**Task to complete**
Below this line is a set of entries; quote exactly the lines from the line that contains "188: (488, 628)" to the line that contains "204: (488, 655)", both lines included.

**Record excerpts**
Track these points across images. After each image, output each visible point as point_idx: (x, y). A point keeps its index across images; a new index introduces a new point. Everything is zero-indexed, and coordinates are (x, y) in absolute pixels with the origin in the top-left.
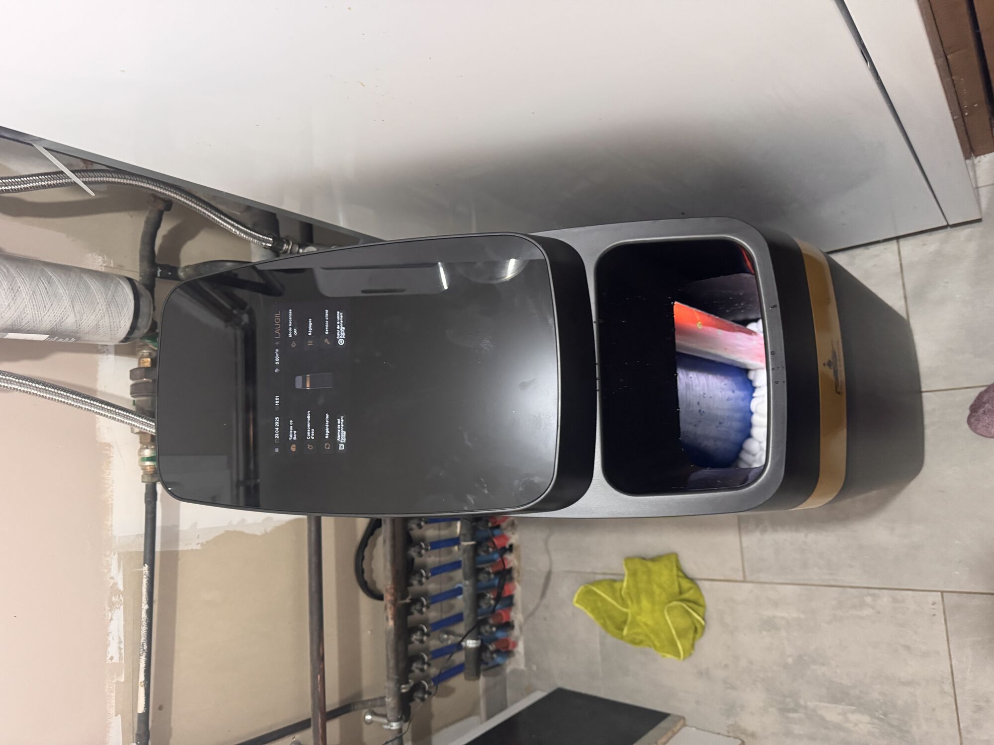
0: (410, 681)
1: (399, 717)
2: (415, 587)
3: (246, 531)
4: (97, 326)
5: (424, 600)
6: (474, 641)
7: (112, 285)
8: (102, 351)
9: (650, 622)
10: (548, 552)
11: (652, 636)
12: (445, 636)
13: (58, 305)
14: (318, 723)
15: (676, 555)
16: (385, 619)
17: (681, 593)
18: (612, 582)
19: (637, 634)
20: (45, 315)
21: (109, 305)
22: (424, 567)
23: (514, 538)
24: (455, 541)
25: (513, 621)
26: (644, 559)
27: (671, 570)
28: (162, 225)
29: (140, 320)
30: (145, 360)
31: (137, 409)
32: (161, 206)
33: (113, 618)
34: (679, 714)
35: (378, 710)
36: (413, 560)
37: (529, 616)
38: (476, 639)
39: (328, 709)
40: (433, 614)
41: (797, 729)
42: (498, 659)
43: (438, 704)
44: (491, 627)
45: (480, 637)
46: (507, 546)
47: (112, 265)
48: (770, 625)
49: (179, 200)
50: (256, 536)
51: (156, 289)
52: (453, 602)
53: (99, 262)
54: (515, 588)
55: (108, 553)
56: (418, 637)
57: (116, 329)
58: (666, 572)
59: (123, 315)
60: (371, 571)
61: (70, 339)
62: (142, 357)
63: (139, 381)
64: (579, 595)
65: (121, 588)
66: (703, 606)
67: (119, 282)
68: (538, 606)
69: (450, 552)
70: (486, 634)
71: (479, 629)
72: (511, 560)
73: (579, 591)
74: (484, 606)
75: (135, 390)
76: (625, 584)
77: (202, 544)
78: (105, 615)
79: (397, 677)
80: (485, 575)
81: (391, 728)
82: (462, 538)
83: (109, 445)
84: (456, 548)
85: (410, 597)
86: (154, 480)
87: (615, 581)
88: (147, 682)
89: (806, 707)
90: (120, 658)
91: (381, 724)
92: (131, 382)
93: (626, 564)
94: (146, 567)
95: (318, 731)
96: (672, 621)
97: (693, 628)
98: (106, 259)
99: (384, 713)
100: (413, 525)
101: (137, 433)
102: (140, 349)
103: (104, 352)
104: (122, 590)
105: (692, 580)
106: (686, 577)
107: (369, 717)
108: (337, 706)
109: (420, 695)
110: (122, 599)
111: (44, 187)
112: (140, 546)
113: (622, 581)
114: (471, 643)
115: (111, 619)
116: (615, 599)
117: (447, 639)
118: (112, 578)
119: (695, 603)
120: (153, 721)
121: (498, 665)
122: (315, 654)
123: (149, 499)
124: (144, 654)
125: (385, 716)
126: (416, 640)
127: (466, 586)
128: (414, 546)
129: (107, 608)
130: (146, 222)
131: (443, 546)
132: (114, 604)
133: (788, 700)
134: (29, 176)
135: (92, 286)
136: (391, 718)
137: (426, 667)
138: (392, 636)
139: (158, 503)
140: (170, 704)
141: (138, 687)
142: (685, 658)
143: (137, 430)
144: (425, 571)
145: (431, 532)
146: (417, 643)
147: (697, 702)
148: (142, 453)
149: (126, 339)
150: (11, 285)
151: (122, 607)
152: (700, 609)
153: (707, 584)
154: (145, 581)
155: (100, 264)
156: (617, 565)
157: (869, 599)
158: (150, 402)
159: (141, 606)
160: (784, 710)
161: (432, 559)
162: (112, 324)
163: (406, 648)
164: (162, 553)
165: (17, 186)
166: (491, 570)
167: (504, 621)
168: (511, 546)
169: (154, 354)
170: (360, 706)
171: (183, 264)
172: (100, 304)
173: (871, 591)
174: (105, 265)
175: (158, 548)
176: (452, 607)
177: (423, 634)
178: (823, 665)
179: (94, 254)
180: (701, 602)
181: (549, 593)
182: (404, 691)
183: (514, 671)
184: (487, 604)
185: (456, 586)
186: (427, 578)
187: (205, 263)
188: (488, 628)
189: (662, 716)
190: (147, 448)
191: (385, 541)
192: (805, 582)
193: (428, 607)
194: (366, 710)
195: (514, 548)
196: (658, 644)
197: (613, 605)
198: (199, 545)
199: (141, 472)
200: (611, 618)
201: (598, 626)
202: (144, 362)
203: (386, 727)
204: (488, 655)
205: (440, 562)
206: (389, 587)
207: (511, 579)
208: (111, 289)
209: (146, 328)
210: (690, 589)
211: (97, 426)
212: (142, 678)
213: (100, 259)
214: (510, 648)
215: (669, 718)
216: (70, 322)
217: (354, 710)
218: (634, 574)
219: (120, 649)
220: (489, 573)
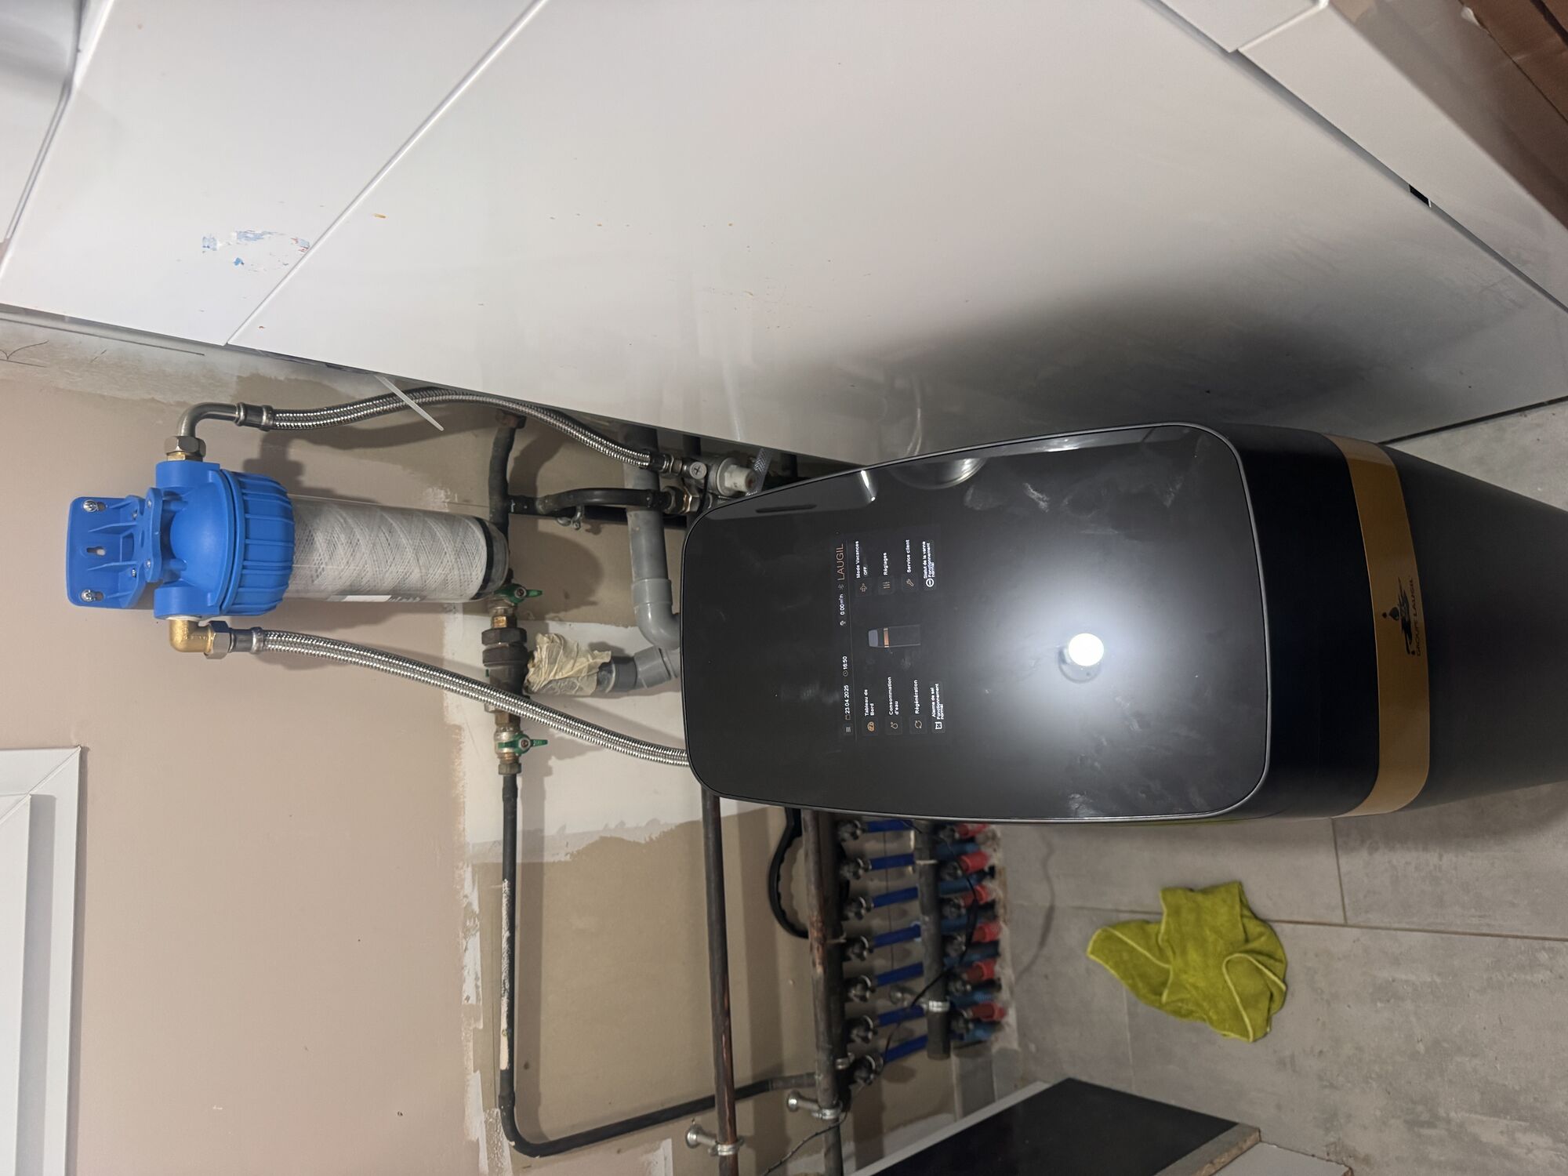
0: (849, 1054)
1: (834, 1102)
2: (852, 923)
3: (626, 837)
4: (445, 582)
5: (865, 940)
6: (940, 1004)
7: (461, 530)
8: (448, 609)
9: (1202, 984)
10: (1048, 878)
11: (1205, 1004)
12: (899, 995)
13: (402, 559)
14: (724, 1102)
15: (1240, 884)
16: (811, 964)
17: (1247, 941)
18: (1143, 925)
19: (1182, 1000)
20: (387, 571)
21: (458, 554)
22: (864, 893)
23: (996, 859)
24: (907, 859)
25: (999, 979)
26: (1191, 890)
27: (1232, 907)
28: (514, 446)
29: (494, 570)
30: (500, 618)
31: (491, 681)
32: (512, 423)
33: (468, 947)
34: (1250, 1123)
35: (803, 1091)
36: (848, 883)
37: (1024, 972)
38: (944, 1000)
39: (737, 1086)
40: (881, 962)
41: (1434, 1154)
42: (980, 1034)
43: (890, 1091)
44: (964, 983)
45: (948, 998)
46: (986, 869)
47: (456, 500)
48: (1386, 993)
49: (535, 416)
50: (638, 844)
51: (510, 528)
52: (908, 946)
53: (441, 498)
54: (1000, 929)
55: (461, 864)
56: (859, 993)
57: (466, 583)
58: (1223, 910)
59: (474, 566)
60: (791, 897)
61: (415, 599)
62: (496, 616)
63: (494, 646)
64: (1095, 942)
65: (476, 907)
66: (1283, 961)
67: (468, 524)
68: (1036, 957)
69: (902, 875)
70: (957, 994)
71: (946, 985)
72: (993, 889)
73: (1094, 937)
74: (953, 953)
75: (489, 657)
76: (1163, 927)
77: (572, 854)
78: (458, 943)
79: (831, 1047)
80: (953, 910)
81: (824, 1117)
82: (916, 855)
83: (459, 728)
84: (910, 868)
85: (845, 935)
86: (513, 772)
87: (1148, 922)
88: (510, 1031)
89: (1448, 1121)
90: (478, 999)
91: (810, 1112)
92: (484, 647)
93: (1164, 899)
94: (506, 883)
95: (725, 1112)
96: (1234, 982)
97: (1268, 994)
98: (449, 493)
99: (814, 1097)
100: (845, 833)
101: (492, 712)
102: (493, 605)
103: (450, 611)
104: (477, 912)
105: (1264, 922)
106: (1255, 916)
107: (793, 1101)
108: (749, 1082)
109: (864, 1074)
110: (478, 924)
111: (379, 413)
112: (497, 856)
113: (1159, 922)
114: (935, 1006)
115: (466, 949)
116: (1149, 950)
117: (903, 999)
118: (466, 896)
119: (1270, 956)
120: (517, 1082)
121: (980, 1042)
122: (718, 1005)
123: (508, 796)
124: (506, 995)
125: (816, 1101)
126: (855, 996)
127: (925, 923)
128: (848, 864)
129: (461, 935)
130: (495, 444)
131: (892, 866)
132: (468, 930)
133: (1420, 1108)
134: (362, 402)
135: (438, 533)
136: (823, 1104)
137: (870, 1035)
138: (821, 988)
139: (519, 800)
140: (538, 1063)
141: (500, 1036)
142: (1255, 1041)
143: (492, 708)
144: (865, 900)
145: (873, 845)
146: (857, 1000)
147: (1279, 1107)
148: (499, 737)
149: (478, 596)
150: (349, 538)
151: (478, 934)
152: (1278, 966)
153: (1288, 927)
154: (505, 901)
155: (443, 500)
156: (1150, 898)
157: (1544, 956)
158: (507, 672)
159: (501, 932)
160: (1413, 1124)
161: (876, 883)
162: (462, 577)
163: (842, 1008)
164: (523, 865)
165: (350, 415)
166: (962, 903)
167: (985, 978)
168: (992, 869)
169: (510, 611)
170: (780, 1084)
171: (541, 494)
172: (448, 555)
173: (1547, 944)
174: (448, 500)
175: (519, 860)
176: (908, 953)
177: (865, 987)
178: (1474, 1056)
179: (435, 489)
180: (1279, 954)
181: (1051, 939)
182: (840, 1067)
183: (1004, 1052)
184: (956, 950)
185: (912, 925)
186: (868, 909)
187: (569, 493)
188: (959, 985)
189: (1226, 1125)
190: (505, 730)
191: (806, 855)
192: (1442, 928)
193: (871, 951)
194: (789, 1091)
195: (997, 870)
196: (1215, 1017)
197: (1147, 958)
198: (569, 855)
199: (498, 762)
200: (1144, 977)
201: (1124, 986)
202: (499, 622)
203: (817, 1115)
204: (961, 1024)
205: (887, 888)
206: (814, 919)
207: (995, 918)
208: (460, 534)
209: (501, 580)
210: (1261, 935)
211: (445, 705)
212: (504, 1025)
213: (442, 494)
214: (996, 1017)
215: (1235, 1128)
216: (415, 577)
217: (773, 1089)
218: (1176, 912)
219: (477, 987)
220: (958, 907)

**Answer section**
188: (488, 628)
189: (662, 716)
190: (147, 448)
191: (385, 541)
192: (805, 582)
193: (428, 607)
194: (366, 710)
195: (514, 548)
196: (658, 644)
197: (613, 605)
198: (199, 545)
199: (141, 472)
200: (611, 618)
201: (598, 626)
202: (144, 362)
203: (386, 727)
204: (488, 655)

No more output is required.